DATA SHOWN Block Start
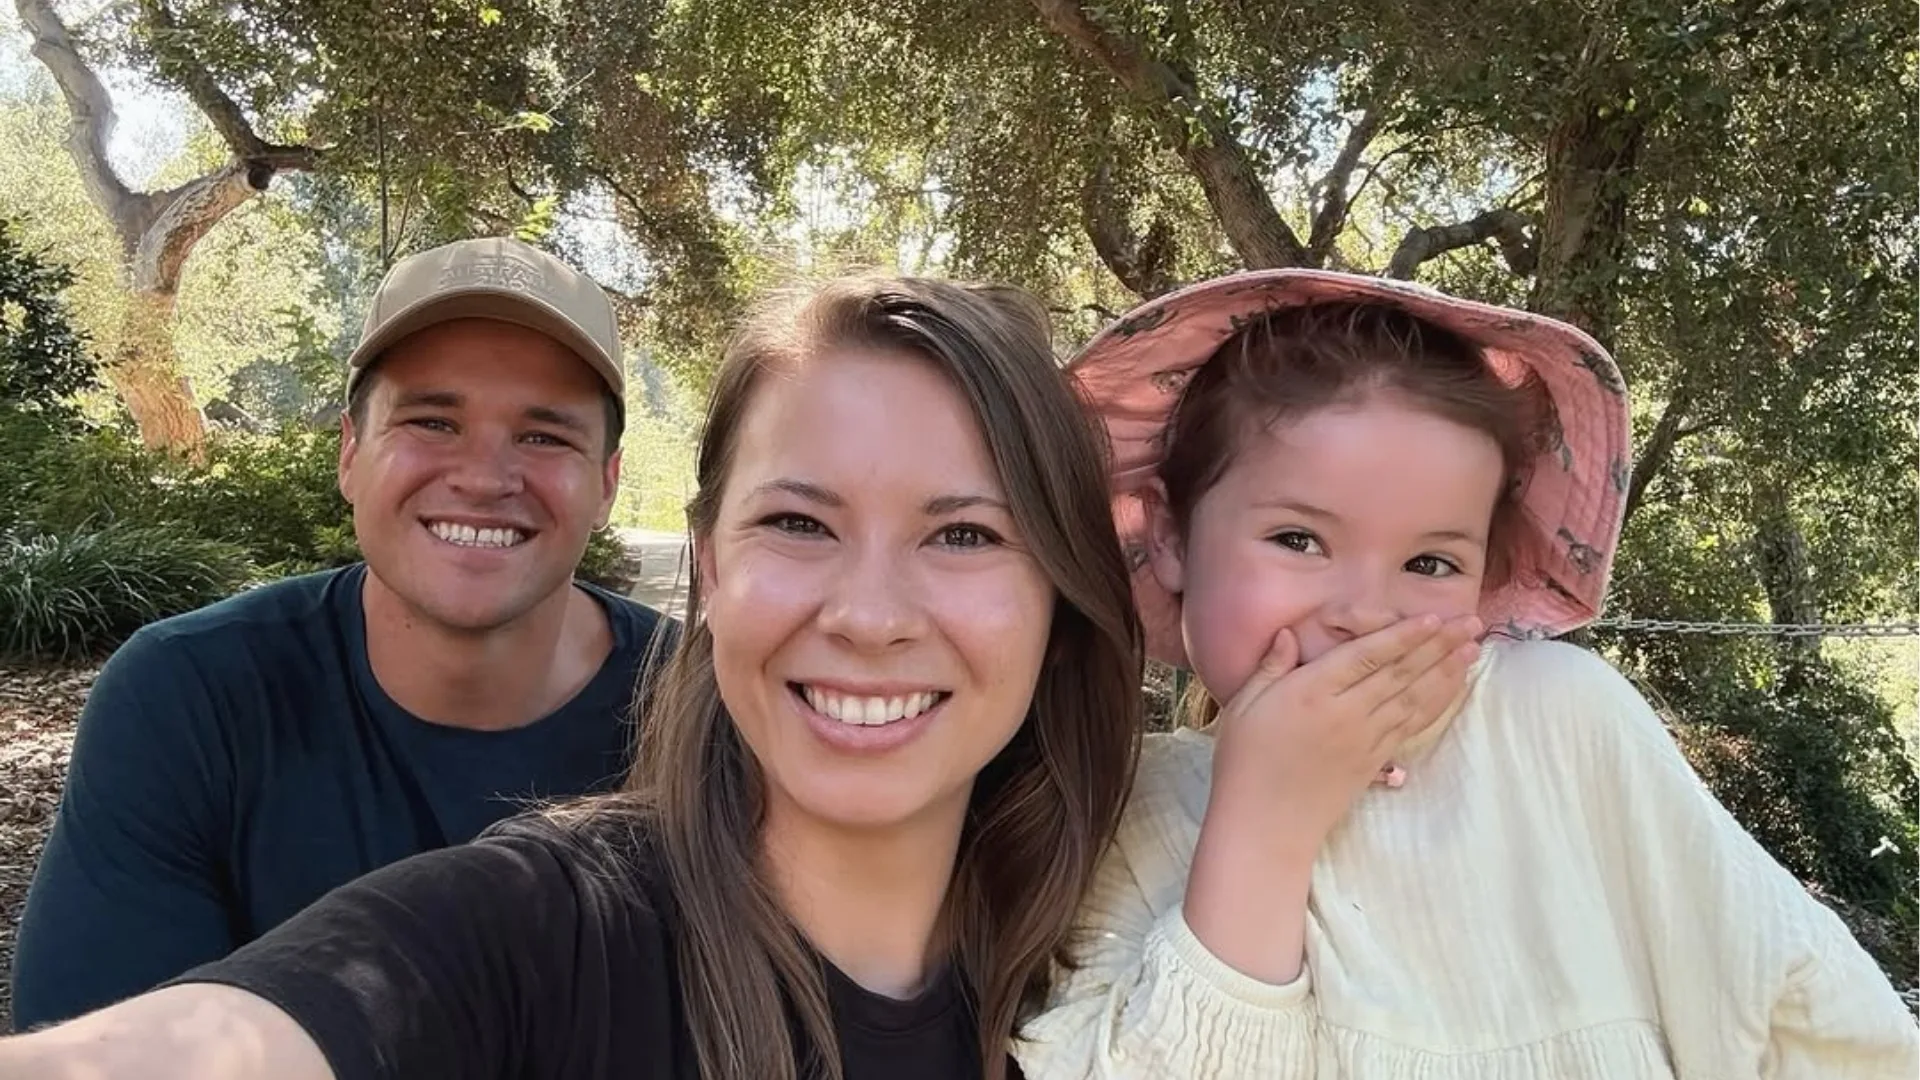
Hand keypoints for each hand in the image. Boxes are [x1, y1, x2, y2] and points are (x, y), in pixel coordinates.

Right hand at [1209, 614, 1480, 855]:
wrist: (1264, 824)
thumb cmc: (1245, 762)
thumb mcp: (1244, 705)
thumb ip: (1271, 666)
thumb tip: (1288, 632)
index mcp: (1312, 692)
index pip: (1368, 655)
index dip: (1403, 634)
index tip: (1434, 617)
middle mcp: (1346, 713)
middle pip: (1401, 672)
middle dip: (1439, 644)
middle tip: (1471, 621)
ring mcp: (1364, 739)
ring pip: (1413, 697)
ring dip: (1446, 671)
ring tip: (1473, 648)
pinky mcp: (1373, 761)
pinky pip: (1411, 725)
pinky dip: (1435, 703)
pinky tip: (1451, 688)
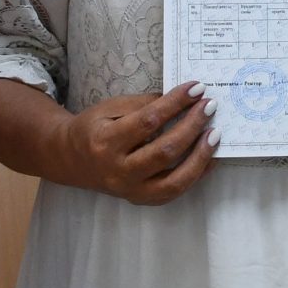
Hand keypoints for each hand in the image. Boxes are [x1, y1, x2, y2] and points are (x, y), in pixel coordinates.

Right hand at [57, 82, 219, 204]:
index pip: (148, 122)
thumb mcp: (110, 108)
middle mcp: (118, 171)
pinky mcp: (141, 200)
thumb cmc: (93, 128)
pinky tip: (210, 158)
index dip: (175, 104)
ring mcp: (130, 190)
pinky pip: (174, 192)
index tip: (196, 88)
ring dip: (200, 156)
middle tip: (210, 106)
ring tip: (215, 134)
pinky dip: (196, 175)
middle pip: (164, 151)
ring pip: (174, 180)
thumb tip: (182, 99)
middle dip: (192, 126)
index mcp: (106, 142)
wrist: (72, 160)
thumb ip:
DATA SHOWN Block End
TO DO -
Starting at the line that holds "pinky tip: (1451, 688)", print each line through the last one of the entries above, exactly and with both ends included; no pictures.

RESPONSE -
pinky tip: (1451, 688)
Hand keypoints for each hand in the image. Boxes are [x1, y1, x2, y2] and points are (x, y), in pixel coordinates.

Right hand at [57, 82, 219, 204]:
index pip: (148, 122)
thumb mcp: (110, 108)
middle mcp: (118, 171)
pinky mcp: (141, 200)
thumb cmc: (93, 128)
pinky tip: (210, 158)
index dip: (175, 104)
ring mcp: (130, 190)
pinky pip: (174, 192)
index tip: (196, 88)
ring dip: (200, 156)
middle tip: (210, 106)
ring tip: (215, 134)
pinky dip: (196, 175)
middle pip: (164, 151)
ring pip: (174, 180)
thumb tip: (182, 99)
middle dip: (192, 126)
index mcp: (106, 142)
wrist: (72, 160)
thumb ip:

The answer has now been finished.